Et lors que, suivant le sentier qui la conduisoit, elle eust fait le tour du buisson, et qu’elle fust venue prés de l’entrée par le costé de la riviere, elle l’ouyt souspirer beaucoup plus haut, et quelquefois parler ; mais elle n’en pouvoit entendre les paroles, encor que le murmure de la voix vint jusques à ses oreilles.
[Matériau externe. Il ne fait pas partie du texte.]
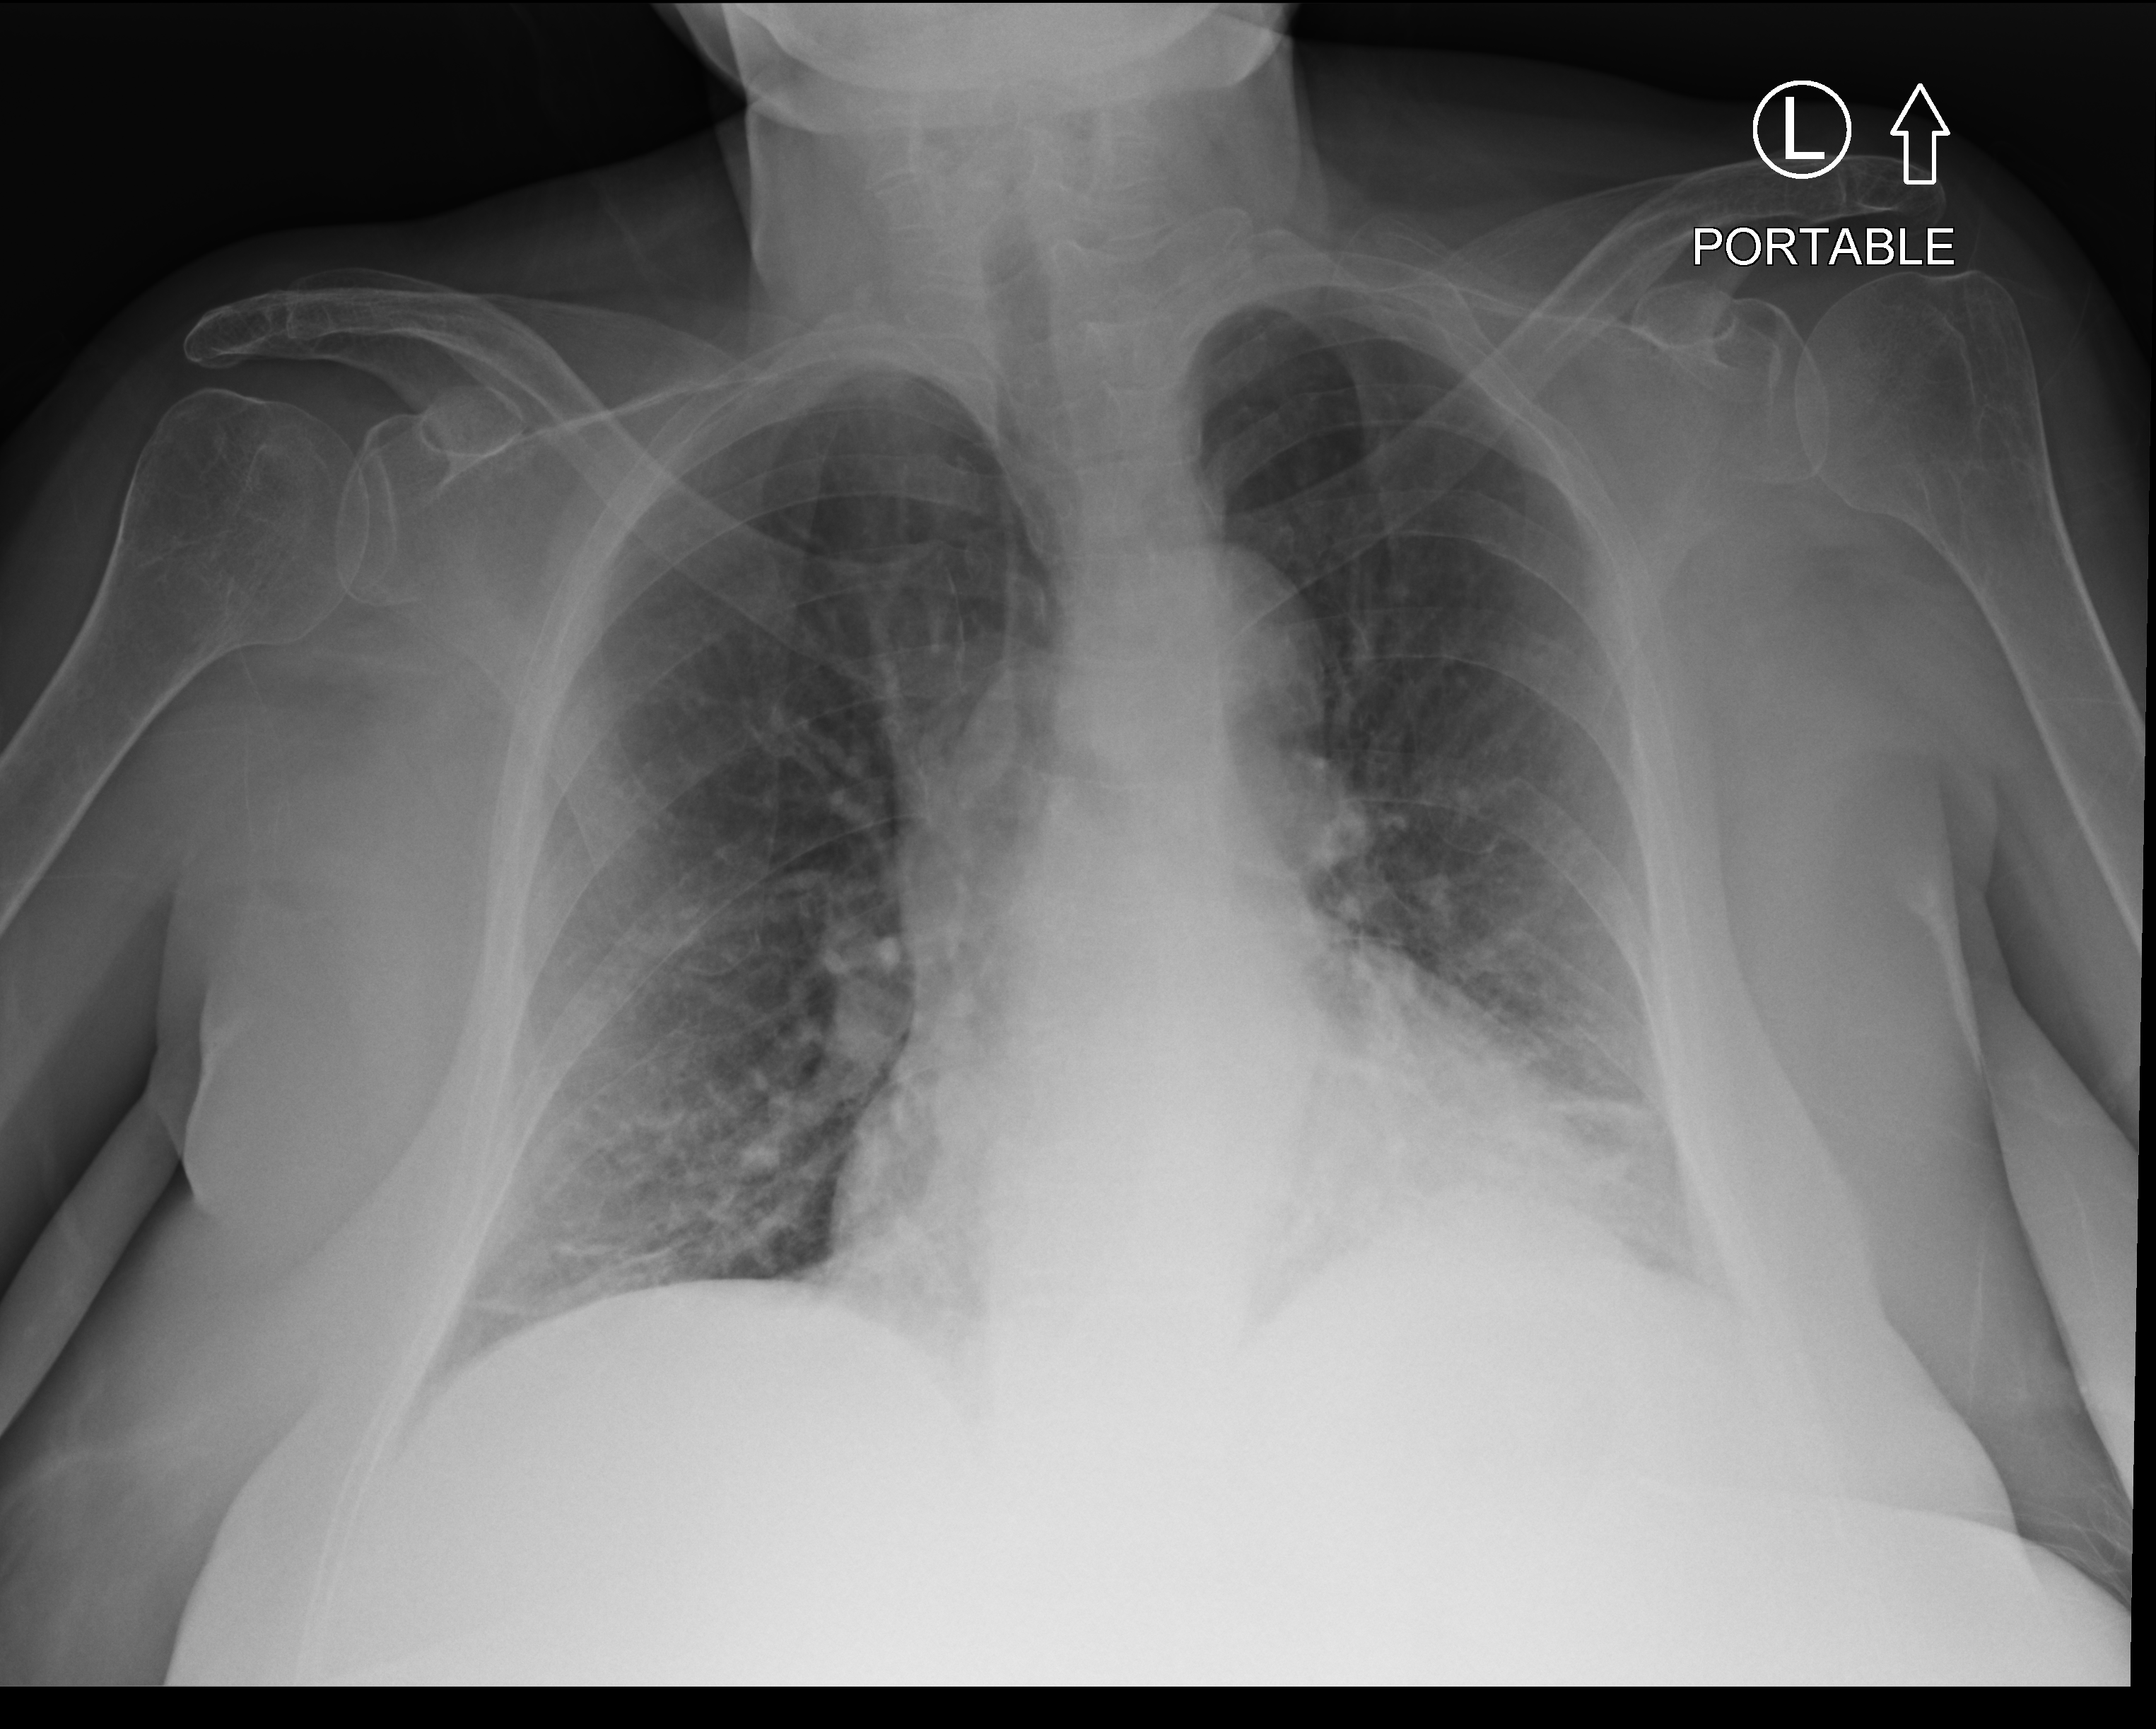
Portable chest radiograph, anteroposterior (AP) projection. Patient hospitalised with COVID-19; female, aged 60–74 years.
From the hospital-stay record, not from the radiograph (when in the stay this image was taken is not recorded): length of hospital stay: 1 day; mechanically ventilated during this hospital stay: no.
Cela fut cause qu’avec plus d’asseurance, elle vint doucement jusques à l’entrée, et se joignant contre le rocher, et puis mettant peu à peu la teste dedans, elle l’ouyt parler de cette sorte : Commençons desormais à bien esperer ô mon cœur, puis que tout ainsi que la mesche de la lampe acheve de brusler, lors que le feu a consumé toute l’huyle, de mesme nous devons croire que nostre mal’heur finira, ayant desormais consumé peu à peu tous les biens et contentemens qui nous restoient. Heureuse perte, que je te cheris, si par ton moyen je puis sortir de la miserable vie que je treine ! Ah ! que je beniray le jour que vous m’avez esté ravis, ô mes chers papiers, si vostre regret me peut faire mourir, puis que je ne dois esperer que mes ennuis cessent qu’avec ma vie.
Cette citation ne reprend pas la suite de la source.